Цитируемый отрывок:
#####
Это длиннейшая сказка, в которой контаминирована целая батарея мотивов: отлучка купца, сексуальные покушения его брата на его красавицу-дочь, ославление девушки и ее бегство из дома, жизнь у богатырей, повторная женитьба отца, зависть мачехи к красавице, о которой ей докладывает зеркальце, трехкратные попытки ее извести с помощью злой прислужницы и волшебных средств, смерть и лежание в хрустальном гробу, появление царевича, магическое оживление девушки, получение согласия родителей царевича на брак с ней, отправка царевны на корабле, покушение на ее честь генерала, которому поручена ее доставка, спасение благодаря помощи матроса и обмена одеждами, возвращение в дом отца под видом поваренка, сватовство царевича, пир с участием всех действующих лиц и, наконец, предложение «сказывать сказки», для чего вызывается царевна-поваренок.
#####
Условие задачи 1: Под каким видом девушка возвращается в дом отца, если верить отрывку о сказке?
Условие задачи 2: Продолжите отрывок о длинной сказке, начав сразу после его последнего предложения.
#####
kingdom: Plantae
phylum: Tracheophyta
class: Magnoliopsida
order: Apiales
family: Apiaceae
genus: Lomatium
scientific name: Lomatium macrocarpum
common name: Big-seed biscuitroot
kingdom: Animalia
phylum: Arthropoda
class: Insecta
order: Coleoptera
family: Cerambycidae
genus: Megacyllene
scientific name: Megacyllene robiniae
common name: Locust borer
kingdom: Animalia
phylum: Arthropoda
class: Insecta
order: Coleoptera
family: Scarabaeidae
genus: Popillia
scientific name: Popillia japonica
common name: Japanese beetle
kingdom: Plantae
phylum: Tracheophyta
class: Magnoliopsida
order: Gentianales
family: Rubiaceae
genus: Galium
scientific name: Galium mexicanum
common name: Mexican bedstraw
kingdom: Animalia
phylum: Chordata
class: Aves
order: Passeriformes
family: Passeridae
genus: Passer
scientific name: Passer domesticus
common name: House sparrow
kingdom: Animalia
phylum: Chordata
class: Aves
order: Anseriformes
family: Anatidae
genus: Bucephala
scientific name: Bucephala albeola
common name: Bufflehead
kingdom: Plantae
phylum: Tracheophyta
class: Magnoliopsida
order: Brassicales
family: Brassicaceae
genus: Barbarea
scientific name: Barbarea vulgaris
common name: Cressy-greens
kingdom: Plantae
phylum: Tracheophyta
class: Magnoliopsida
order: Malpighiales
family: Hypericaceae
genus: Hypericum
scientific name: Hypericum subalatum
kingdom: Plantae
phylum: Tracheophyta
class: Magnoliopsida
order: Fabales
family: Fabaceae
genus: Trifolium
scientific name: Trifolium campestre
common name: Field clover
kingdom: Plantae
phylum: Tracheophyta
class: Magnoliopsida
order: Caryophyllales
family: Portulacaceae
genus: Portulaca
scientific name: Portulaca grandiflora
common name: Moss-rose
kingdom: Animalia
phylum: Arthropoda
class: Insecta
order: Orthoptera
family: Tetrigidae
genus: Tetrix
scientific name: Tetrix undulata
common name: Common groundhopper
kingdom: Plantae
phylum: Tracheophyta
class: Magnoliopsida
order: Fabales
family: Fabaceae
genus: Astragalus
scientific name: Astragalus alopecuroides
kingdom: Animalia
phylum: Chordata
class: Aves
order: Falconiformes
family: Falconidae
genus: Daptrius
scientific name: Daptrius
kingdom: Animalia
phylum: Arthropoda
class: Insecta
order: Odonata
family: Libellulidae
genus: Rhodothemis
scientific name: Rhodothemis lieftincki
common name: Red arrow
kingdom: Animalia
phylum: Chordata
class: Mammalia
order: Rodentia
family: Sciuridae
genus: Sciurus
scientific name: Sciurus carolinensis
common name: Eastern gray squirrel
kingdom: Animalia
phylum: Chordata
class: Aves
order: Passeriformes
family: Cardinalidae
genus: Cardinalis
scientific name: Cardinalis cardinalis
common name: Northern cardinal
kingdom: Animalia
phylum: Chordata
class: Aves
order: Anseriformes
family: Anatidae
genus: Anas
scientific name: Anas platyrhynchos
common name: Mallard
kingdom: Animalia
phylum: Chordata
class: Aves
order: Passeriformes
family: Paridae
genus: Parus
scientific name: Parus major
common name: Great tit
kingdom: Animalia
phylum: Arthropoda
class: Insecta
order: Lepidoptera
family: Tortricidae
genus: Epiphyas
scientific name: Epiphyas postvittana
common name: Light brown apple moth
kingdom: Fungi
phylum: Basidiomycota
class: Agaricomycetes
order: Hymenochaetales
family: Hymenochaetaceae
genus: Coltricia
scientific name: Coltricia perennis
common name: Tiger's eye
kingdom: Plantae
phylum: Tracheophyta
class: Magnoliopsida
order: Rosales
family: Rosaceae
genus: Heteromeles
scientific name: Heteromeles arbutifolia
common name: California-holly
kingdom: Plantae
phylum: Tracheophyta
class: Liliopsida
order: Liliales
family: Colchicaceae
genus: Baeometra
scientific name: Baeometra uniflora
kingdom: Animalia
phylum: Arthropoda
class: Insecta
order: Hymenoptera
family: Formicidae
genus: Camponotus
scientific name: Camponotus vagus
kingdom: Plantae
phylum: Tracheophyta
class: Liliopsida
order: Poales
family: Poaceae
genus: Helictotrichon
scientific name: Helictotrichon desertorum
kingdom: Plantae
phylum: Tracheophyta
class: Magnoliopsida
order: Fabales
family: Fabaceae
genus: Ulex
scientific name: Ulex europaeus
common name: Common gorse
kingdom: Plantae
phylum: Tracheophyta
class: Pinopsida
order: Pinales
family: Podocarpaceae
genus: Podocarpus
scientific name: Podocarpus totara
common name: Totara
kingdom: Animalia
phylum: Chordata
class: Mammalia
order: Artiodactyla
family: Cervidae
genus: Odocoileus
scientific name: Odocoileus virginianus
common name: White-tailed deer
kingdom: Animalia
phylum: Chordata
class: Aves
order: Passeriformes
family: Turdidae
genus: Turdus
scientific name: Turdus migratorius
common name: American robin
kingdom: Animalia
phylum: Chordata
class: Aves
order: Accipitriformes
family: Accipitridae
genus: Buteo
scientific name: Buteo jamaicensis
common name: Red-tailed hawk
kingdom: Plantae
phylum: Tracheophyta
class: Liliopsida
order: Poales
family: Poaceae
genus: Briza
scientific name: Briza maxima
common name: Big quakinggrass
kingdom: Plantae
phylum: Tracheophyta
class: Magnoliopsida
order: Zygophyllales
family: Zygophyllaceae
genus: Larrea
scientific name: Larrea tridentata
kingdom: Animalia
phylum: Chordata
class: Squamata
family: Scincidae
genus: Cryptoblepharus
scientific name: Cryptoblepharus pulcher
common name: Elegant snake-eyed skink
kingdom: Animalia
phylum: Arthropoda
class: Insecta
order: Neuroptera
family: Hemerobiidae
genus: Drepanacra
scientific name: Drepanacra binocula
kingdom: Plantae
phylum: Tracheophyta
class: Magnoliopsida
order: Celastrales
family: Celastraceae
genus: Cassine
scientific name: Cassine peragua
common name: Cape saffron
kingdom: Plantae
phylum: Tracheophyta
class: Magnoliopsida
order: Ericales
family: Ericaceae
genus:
#####
Ответ 1: Под видом поваренка.

Ответ 2:
«Что рассказать-то вам: сказку аль бывальщину?» — «Сказывай бывальщину!» — «Можно и бывальщину, только с таким уговором: кто меня перебьет, того чумичкой в лоб». Все на это согласились. И царевна начала рассказывать все, что с ней случилось. «Была у купца дочь; поехал купец за море и поручил брату смотреть за девицей; дядя позарился на ее красоту…» А дядя слышит, что речь про него идет, и говорит: «Это, господа, неправда!» — «А, по-твоему неправда? Вот же тебе чумичка в лоб!» После того дошло дело до мачехи, как она волшебное зеркальце допрашивала, и до злой старухи, как она к богатырям в белокаменный дворец приходила, — и старуха, и мачеха в один голос закричали: «Вот вздор какой!» Царевна ударила их по лбу чумичкою и стала рассказывать, как нашел ее царевич, оживил и женился на ней и как она поехала отца навестить. Стала царевна про генерала рассказывать; ну, и он не вытерпел: «Все это, — говорит, — неправда!» Царевна его чумичкою в лоб да сбросила с себя поварское платье и открылась царевичу: «Я — твоя законная жена!» Царевич обрадовался, купец — тоже, и принялись суд судить; злую старуху вместе с дядею на воротах расстреляли, мачеху-волшебницу к жеребцу за хвост привязали, жеребец полетел в чистое поле и разнес ее кости по кустам; генерала царевич сослал на каторгу, а на его место пожаловал матроса, что царевну от беды спас. С того времени жили царевич, его жена и купец вместе — долго и счастливо.

Соль этой развязки — в открывающейся правде, тогда как в № 421 она в том, что противник реагирует не на правду, а на искусную выдумку.

Интересную параллель к нашей сказке образует в этом отношении «докучная» сказка № 448 «Как муж отучил жену от сказок». В кратком пересказе:

У дворника жена любила сказки и запретила пускать на постой тех, кто не умел их сказывать[4]4. Мужу это не нравилось. Однажды в зимнюю пору иззябший старичок просится переночевать. Муж говорит: «А умеешь ты сказки сказывать?» — «Умею». — «Ну, жена, вот мужик посулился всю ночь сказывать сказки, только с тем, чтоб его не перебивать».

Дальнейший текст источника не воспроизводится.